### Data to use
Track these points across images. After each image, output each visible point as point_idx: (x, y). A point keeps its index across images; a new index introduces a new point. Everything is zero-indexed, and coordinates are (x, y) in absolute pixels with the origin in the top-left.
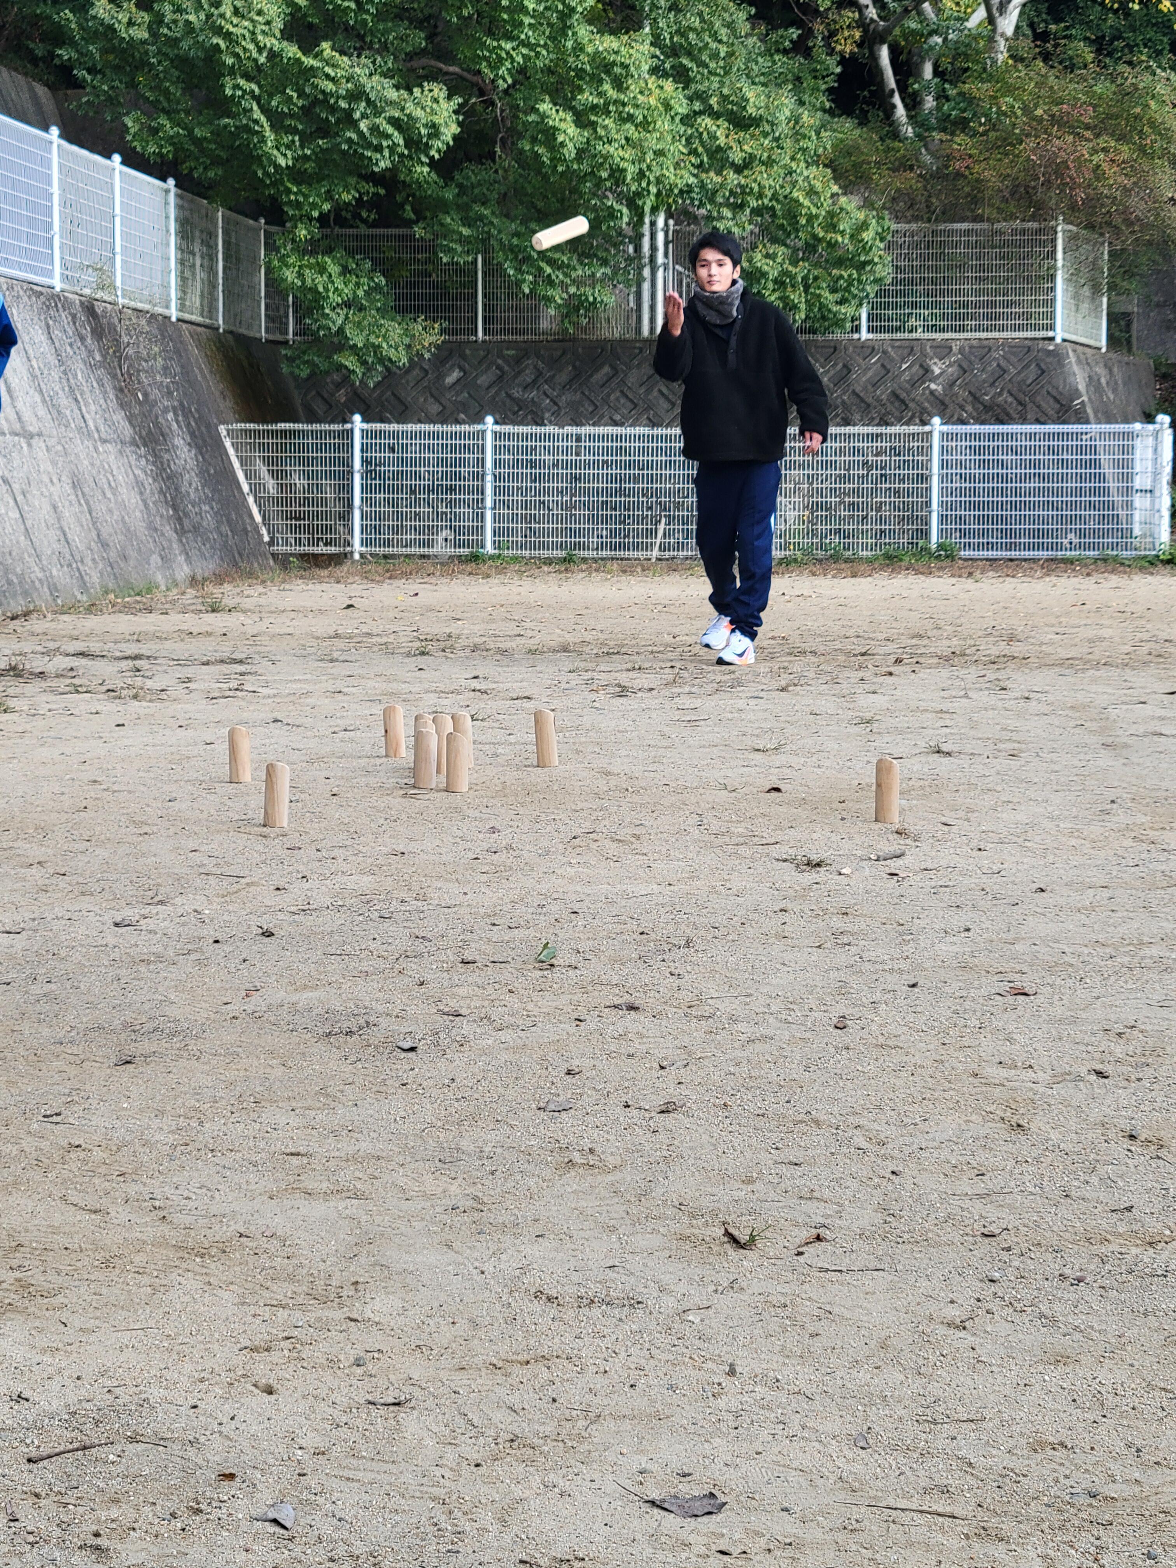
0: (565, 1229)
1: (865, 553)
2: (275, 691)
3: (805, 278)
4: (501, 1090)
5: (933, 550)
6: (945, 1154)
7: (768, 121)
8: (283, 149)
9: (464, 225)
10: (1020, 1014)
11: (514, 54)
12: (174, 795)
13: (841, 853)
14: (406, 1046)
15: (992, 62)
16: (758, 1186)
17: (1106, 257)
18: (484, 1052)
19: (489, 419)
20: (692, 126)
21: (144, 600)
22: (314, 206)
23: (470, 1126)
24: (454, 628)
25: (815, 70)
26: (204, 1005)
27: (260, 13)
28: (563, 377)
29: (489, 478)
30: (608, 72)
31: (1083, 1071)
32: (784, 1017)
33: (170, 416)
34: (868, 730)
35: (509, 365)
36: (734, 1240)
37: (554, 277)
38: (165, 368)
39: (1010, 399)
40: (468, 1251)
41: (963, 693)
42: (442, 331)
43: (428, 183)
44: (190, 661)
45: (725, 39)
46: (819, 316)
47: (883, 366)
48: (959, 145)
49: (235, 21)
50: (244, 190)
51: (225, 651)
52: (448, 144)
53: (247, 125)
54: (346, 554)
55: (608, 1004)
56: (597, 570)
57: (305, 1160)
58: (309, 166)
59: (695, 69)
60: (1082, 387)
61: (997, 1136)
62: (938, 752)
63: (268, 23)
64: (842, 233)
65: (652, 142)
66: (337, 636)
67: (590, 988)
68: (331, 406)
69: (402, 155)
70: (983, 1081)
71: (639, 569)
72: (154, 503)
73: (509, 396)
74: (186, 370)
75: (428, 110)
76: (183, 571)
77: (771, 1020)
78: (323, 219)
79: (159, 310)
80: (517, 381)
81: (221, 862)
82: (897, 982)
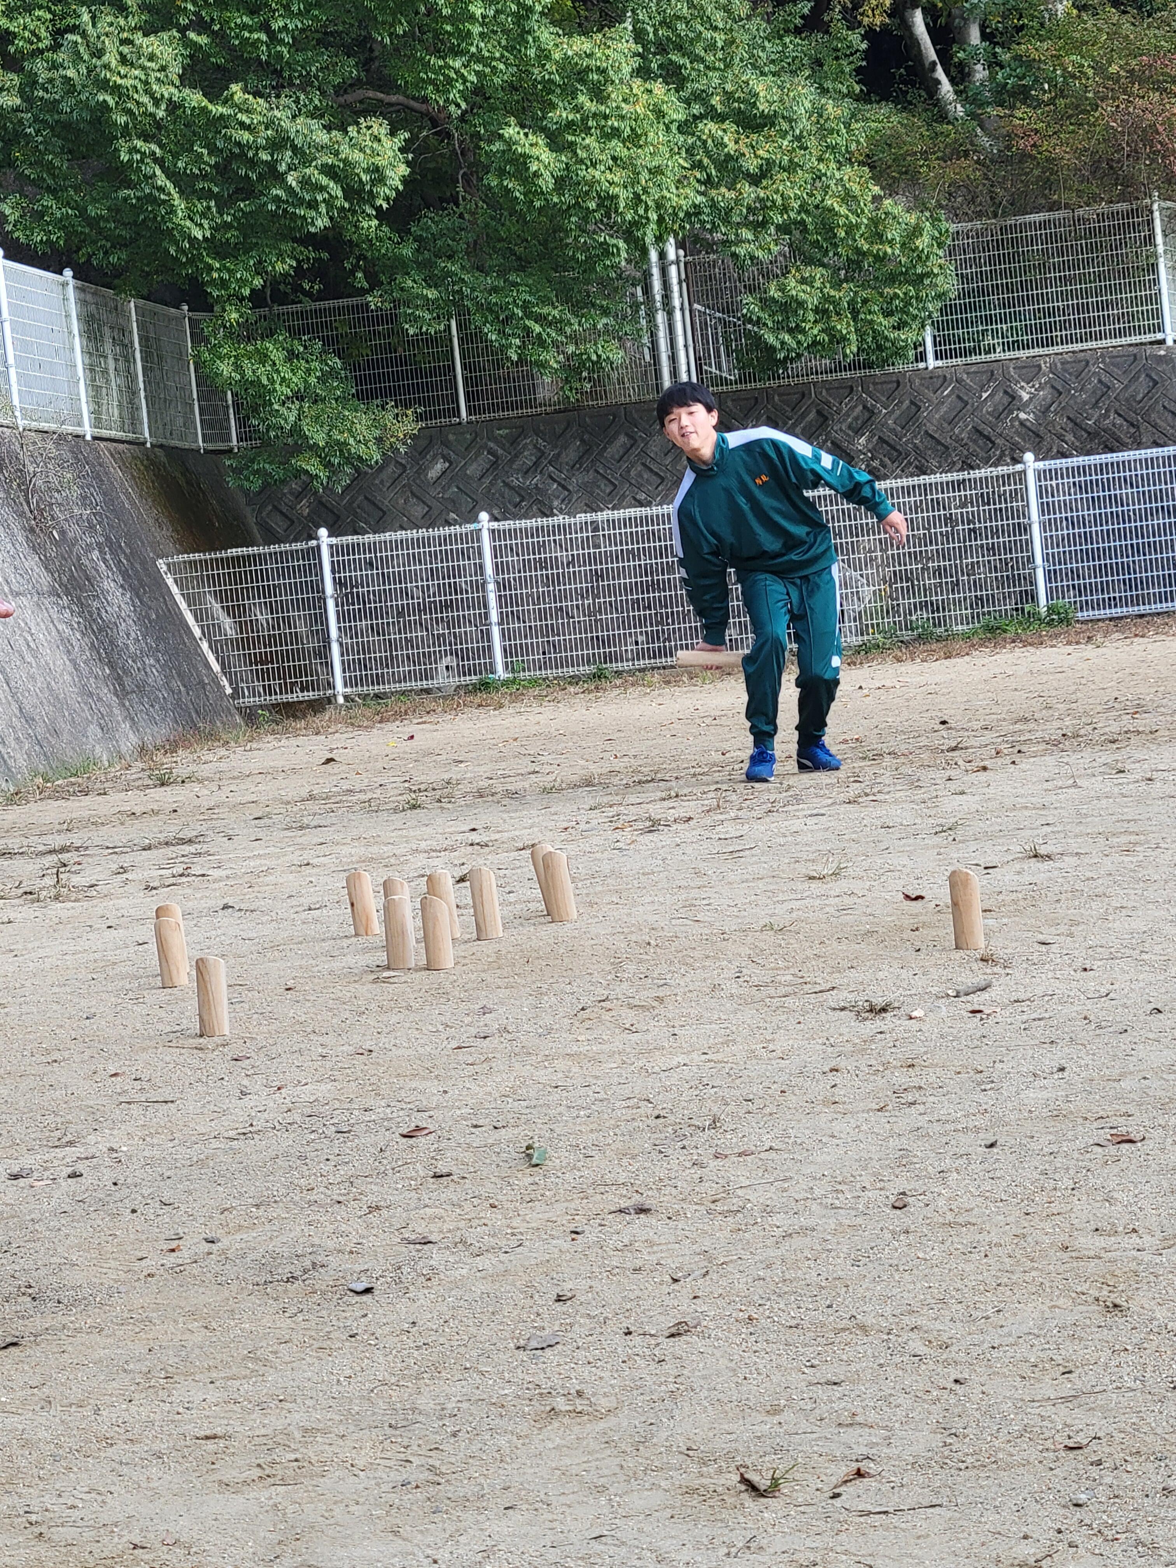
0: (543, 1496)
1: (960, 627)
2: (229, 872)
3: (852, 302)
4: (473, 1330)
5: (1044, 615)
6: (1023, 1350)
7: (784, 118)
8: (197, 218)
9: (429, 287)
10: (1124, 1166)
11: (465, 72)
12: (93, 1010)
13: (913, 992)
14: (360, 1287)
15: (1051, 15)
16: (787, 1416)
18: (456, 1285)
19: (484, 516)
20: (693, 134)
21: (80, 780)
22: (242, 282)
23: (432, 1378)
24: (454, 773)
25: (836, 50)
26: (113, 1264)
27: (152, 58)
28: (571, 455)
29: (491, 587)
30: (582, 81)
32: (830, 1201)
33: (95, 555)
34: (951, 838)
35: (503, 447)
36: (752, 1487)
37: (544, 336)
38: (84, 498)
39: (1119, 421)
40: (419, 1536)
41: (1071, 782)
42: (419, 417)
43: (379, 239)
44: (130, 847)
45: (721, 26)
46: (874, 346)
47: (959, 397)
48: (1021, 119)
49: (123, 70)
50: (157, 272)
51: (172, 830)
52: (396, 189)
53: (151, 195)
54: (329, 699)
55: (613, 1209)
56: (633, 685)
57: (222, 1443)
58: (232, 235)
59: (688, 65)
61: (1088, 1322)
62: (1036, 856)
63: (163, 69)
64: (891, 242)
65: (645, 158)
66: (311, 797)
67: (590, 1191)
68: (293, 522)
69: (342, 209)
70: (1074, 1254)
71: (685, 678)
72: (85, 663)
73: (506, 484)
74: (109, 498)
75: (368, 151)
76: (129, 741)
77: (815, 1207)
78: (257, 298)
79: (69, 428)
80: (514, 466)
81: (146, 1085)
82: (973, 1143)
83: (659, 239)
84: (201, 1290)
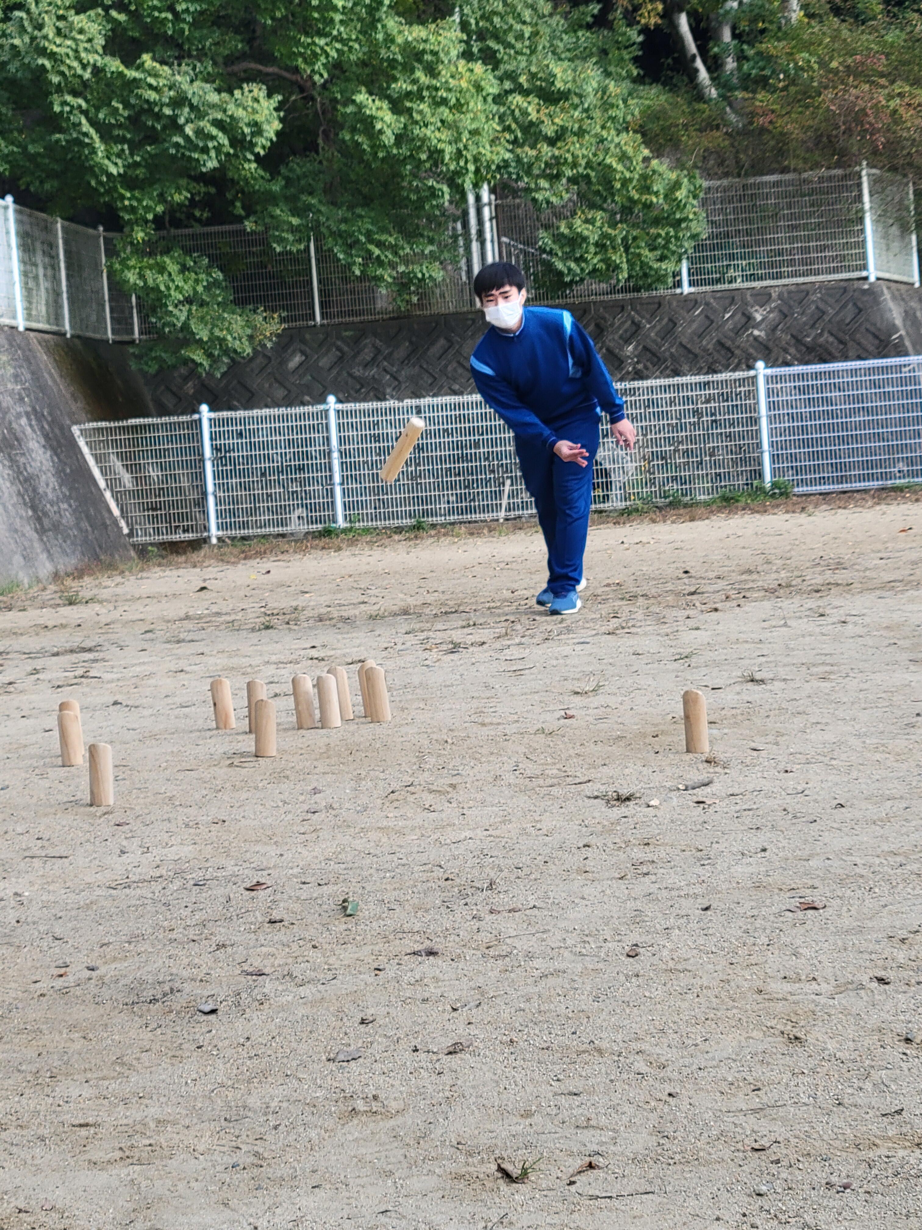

### Aim of the exercise
Each line in the listing above from the one containing "14: (406, 1046)" through the one containing "81: (221, 862)" should be repeated exactly, and no other line.

### Output below
14: (406, 1046)
15: (992, 62)
16: (758, 1186)
17: (1106, 257)
18: (484, 1052)
19: (489, 419)
20: (692, 126)
21: (144, 600)
22: (314, 206)
23: (470, 1126)
24: (454, 628)
25: (815, 70)
26: (204, 1005)
27: (260, 13)
28: (563, 377)
29: (489, 478)
30: (608, 72)
31: (1083, 1071)
32: (784, 1017)
33: (170, 416)
34: (868, 730)
35: (509, 365)
36: (734, 1240)
37: (554, 277)
38: (165, 368)
39: (1010, 399)
40: (468, 1251)
41: (963, 693)
42: (442, 331)
43: (428, 183)
44: (190, 661)
45: (725, 39)
46: (819, 316)
47: (883, 366)
48: (959, 145)
49: (235, 21)
50: (244, 190)
51: (225, 651)
52: (448, 144)
53: (247, 125)
54: (346, 554)
55: (608, 1004)
56: (597, 570)
57: (305, 1160)
58: (309, 166)
59: (695, 69)
60: (1082, 387)
61: (997, 1136)
62: (938, 752)
63: (268, 23)
64: (842, 233)
65: (652, 142)
66: (337, 636)
67: (590, 988)
68: (331, 406)
69: (402, 155)
70: (983, 1081)
71: (639, 569)
72: (154, 503)
73: (509, 396)
74: (186, 370)
75: (428, 110)
76: (183, 571)
77: (771, 1020)
78: (323, 219)
79: (159, 310)
80: (517, 381)
81: (221, 862)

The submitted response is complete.